== Segment start ==

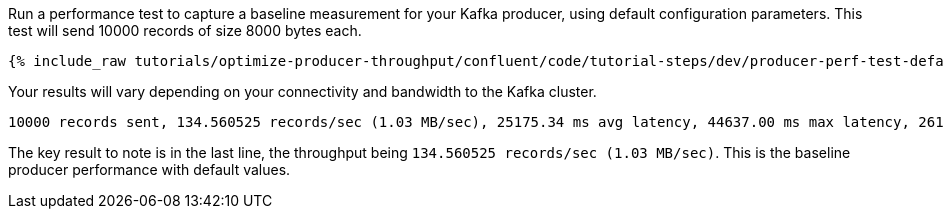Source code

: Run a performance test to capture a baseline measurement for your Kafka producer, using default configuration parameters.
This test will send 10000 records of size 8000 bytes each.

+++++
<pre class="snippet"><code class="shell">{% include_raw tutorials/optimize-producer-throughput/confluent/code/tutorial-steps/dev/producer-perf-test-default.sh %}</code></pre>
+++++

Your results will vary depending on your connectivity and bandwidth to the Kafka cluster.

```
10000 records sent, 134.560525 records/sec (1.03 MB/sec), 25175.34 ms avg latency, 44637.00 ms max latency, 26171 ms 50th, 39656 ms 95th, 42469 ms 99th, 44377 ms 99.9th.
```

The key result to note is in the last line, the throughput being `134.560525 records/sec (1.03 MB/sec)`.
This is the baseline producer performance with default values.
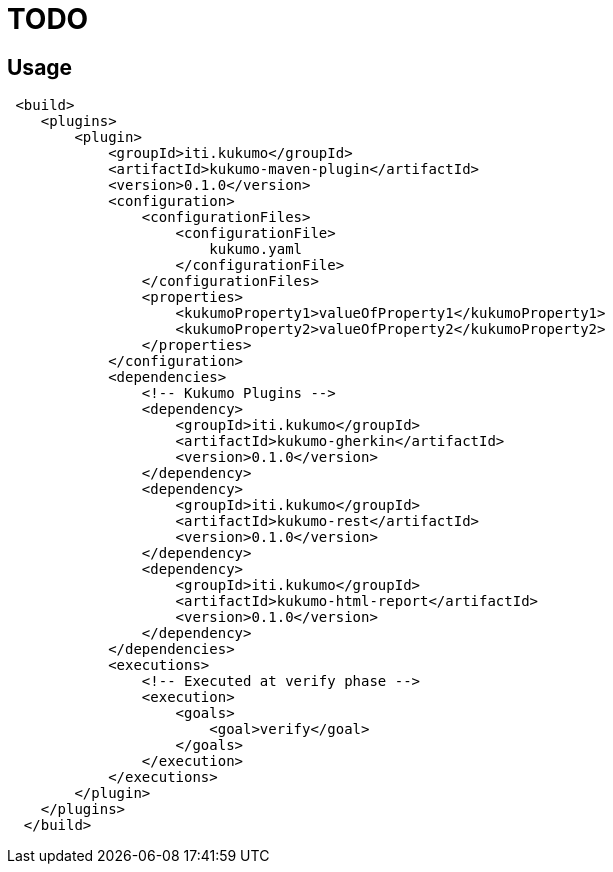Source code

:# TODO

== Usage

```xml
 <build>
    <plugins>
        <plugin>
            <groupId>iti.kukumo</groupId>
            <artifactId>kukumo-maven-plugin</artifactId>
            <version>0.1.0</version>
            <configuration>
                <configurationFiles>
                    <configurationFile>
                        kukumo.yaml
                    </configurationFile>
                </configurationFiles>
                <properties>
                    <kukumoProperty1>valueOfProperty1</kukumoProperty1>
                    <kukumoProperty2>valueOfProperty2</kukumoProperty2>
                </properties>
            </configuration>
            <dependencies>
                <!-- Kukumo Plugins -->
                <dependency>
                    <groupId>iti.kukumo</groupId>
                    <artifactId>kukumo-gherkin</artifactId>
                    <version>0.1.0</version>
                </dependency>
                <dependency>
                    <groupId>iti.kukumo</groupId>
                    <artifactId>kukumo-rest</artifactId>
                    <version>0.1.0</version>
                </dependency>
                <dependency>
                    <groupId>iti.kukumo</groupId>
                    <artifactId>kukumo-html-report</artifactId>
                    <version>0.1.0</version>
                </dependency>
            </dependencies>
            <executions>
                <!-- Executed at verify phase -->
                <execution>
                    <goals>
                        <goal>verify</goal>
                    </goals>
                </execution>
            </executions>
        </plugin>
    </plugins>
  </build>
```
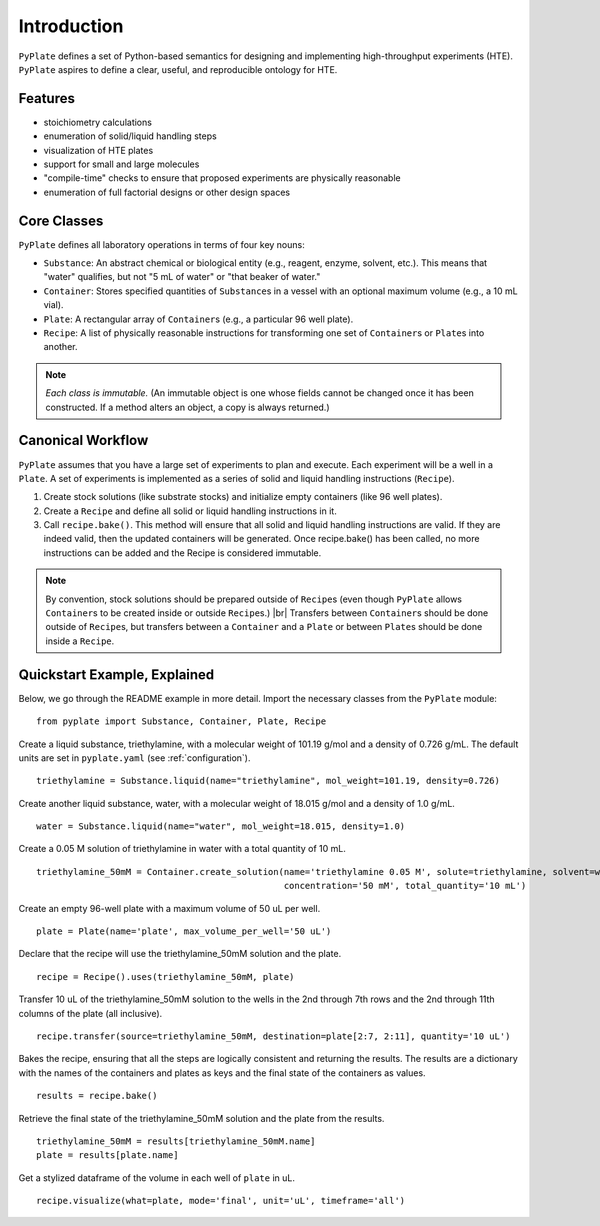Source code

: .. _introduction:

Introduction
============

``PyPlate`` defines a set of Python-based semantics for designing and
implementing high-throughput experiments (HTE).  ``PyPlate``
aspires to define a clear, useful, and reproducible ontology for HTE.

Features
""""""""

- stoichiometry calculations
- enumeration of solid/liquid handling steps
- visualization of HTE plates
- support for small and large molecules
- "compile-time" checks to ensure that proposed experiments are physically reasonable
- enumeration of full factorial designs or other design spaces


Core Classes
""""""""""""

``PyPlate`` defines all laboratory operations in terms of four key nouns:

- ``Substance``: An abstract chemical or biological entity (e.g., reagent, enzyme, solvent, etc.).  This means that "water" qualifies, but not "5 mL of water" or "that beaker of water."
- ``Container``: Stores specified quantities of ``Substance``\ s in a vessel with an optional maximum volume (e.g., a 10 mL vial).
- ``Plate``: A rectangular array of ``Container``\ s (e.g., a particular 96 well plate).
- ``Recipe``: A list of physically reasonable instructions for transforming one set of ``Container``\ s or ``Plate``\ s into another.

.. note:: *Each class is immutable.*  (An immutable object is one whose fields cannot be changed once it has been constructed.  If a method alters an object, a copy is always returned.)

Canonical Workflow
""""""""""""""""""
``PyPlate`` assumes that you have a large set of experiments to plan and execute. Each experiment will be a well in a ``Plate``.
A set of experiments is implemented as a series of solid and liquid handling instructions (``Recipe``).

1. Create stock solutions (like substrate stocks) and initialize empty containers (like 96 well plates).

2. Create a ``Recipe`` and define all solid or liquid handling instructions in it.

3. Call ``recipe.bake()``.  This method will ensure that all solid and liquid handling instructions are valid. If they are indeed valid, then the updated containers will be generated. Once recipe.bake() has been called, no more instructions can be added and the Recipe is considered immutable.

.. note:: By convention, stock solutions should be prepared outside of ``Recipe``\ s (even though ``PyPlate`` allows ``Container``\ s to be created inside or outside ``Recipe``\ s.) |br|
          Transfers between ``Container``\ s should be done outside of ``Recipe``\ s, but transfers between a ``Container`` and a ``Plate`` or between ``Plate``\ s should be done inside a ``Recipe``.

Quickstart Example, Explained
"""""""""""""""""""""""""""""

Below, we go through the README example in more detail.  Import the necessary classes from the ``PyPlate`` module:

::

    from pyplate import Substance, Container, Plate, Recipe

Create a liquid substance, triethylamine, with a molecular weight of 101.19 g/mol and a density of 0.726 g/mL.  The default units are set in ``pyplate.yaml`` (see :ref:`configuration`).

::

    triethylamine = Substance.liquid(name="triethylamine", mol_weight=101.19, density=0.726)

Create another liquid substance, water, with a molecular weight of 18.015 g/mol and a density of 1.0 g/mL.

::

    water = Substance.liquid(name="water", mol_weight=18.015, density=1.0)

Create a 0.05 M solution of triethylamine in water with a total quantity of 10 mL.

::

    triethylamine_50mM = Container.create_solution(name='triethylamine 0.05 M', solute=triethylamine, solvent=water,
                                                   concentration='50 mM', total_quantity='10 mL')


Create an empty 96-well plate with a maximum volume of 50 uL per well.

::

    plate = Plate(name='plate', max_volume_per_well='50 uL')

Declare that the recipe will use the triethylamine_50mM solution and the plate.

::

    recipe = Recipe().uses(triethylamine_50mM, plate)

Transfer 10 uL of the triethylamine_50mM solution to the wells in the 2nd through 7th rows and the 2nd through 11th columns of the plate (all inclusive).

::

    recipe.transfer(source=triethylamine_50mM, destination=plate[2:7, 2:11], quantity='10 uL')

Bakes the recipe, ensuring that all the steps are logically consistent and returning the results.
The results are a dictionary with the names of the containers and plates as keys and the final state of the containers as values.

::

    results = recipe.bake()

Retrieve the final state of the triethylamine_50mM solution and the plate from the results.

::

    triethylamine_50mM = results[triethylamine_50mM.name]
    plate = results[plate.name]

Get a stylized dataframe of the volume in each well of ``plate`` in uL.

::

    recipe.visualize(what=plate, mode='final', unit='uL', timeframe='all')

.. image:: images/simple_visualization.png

== Segment end ==
== Segment start ==

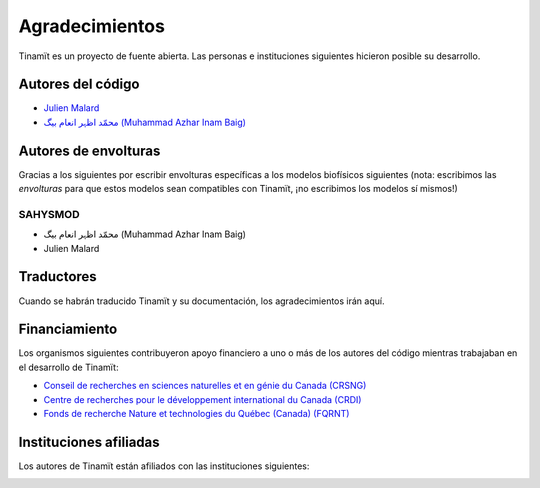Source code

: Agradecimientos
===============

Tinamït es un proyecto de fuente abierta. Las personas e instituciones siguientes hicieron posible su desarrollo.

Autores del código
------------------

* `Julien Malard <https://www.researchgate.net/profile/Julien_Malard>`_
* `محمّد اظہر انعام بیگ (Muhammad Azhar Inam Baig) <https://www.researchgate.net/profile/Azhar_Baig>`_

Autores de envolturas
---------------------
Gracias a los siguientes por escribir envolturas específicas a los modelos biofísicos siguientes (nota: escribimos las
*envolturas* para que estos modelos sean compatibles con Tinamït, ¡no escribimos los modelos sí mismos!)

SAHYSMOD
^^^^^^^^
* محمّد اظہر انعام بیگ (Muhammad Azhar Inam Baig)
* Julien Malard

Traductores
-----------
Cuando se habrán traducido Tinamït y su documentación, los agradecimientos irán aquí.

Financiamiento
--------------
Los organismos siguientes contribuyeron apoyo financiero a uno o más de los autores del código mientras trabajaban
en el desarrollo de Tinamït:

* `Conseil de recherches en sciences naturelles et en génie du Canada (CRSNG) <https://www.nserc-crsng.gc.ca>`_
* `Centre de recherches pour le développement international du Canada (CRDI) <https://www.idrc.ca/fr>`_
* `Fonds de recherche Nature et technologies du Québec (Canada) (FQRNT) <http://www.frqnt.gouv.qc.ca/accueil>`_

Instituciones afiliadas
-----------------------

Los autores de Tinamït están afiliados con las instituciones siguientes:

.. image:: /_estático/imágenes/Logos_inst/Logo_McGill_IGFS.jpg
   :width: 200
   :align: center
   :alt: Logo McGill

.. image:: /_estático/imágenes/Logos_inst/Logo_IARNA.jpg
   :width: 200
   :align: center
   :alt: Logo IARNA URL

== Segment end ==

GOAL OF THE EXERCISE -> In the data above, how many lines contain the word "performance"? Only the number is wanted.

ANSWER TO THE PROBLEM -> 2